The first same-sex weddings in the District of Columbia are being performed Tuesday.
The city is now the sixth jurisdiction in the county in which such marriages can be performed — joining Connecticut, Iowa, Massachusetts, New Hampshire and Vermont.
More than 300 same-sex couples have applied for a license since the application process began Wednesday.
The 13-member D.C. Council voted in December in favor of the Marriage Equality Act.
Opponents of such marriages tried several ways to stop the legislation, including an unsuccessful, last-minute attempt to get the U.S. Supreme Court to issue a temporary injunction.
They said D.C. residents should vote on the legislation, not the council. However, Chief Justice John G. Roberts Jr. said voters will have the right to challenge the legislation in D.C. courts and pointed out that Congress declined to stop the law from taking effect.
The D.C. Court of Appeals in late February unanimously rejected the case.
Republicans in Congress have said they lacked the votes to oppose the legislation successfully.
More than 100 couples are expected to pick-up their licenses and marry Tuesday.
Among the first were Angelisa Young, 47, and Sinjoyla Townsend, 41. They were the first couple in line Wednesday to apply for a license.
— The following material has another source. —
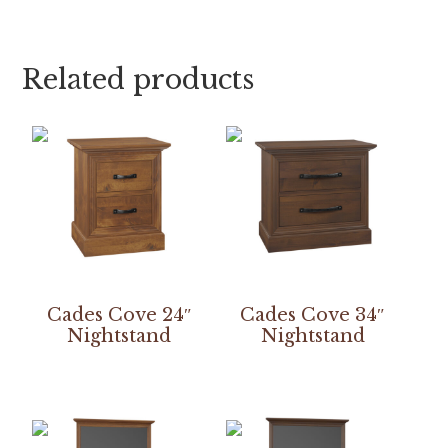
Related products
Cades Cove 24″
Cades Cove 34″
Nightstand
Nightstand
On Tuesday, they were the first to marry at the Human Rights Campaign headquarters in downtown Washington.
Several nondenominational services are scheduled for later today at the organization, which does advocacy work on gay, lesbian and transgender issues. Other ceremonies were planned throughout the day.
D.C. churches are exempt from having to perform same-sex wedding ceremonies.
The Catholic Charities of the Archdiocese of Washington does not support the marriages.
The group last week stopped adding employee spouses to its benefits plan. Catholic Charities had asked the city for an exemption, saying it would allow religious organizations to continue to serve without violating their faith.
Archdiocese spokeswoman Susan Gibbs said Tuesday the change allows the agency to continue to serve the city’s nearly 70,00 needy residents, to meet the new D.C. city requirements and to remain consistent with our Catholic teaching.
The D.C. Council vote was 11-2, with yes votes from the two openly gay members — David A. Catania, at-large independent, and Jim Graham, Ward 1 Democrat. Council members Marion Barry, Ward 8 Democrat, and Yvette Alexander, Ward 7 Democrat, voted no. Mayor Adrian M. Fenty, a Democrat, promptly signed the bill.
Same-sex marriage was approved last year in California, but the law later was struck down by a voter referendum, as was a similar measure in Maine.